Can you put him in a kitchen with a potty pad. Dogs really do not want to go in their crates and that is to long for a young dog. I give my dogs the entire kitchen when I leave with a potty pad (not the paper ones I use the astro turf one, looks like grass


----------



## Viking Queen (Nov 12, 2014)

My pup was the same age as yours when I got her. I hired a very, very responsible neighbor child (12 yrs old) along with her 14 year old brother to take Iris out and play and potty her every afternoon after school. This was done with their parental permission/supervision. Iris was happy to see them each day, it socialized her to children and she wasn't cooped up the entire day. She potty trained like a champ, and in a very short period of time. I did not put pads in the crate and she never had an accident in there either. We played hard in the mornings before I left for work and she was usually asleep when my helpers arrived after school.

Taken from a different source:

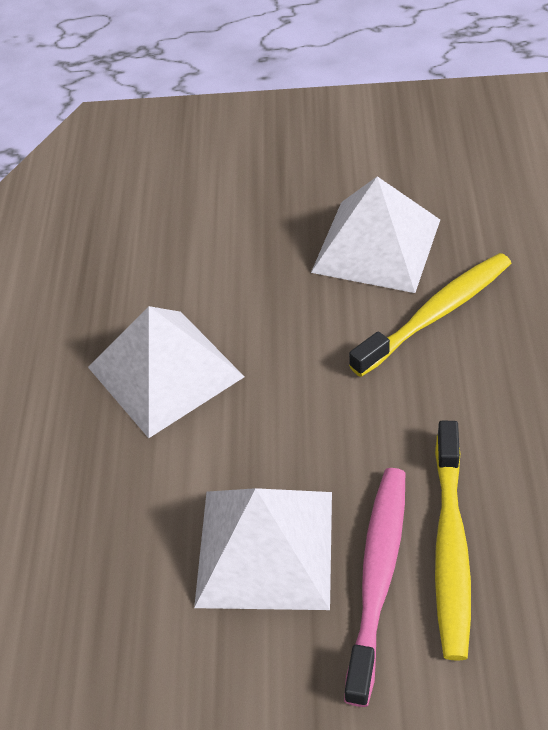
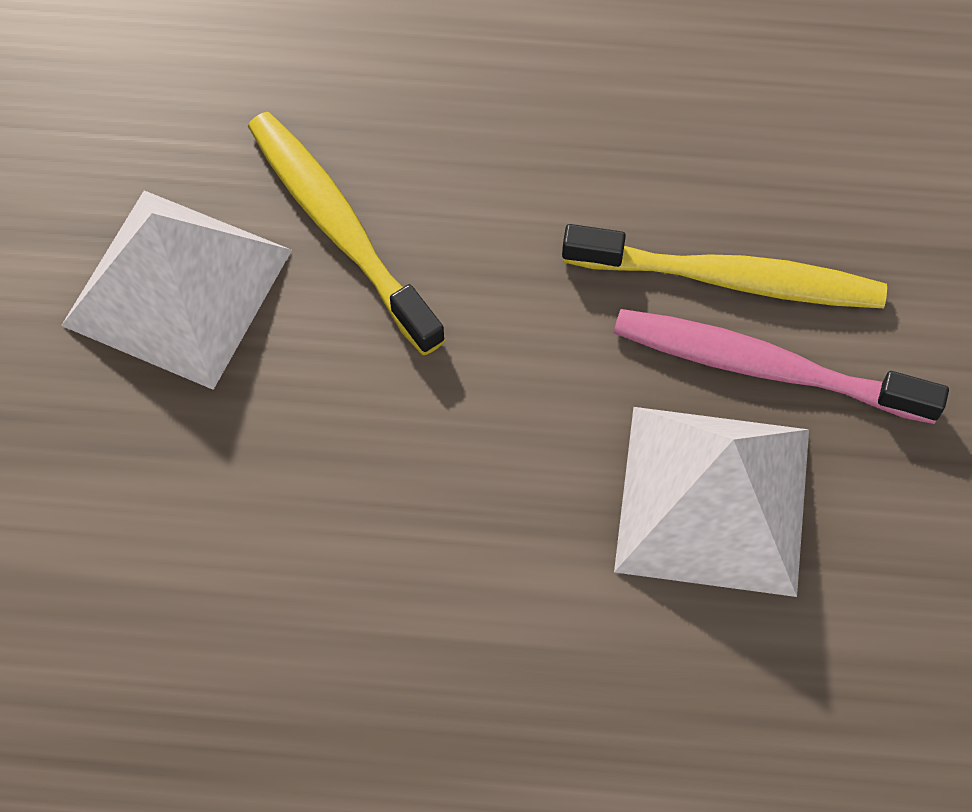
camera: 90 degrees left, 15 degrees up
(165, 372) = (380, 625): white pyramid -> none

I wish you the best of luck. Enjoy that new pup!

Viking Queen

P.S. I found out later that their Mom would often take Iris to soccer and baseball practice to watch her kids play. Iris had a secret life and all the soccer/baseball Moms, Dads and kids loved her. It was hilarious when I found out about The Secret Life of Iris


----------



## ericwd9 (Jun 13, 2014)

I am sorry to have to say that you are in for a lot of training problems. Would you leave a young child home alone 10 hrs a day. And if you did what kind of problems might you expect?. It is frankly irresponsible and cruel to adopt a 9 week old puppy and place it in solitary confinement each day. I imagine that the dog is crated at night too!! That being said, patk's advice is sound. You must later have some kind of "run", where your dog can at least move about a little.
Eric.


----------



## Brad (Jan 21, 2015)

Patk...wouldn't a potty patch also teach him it's okay to go inside?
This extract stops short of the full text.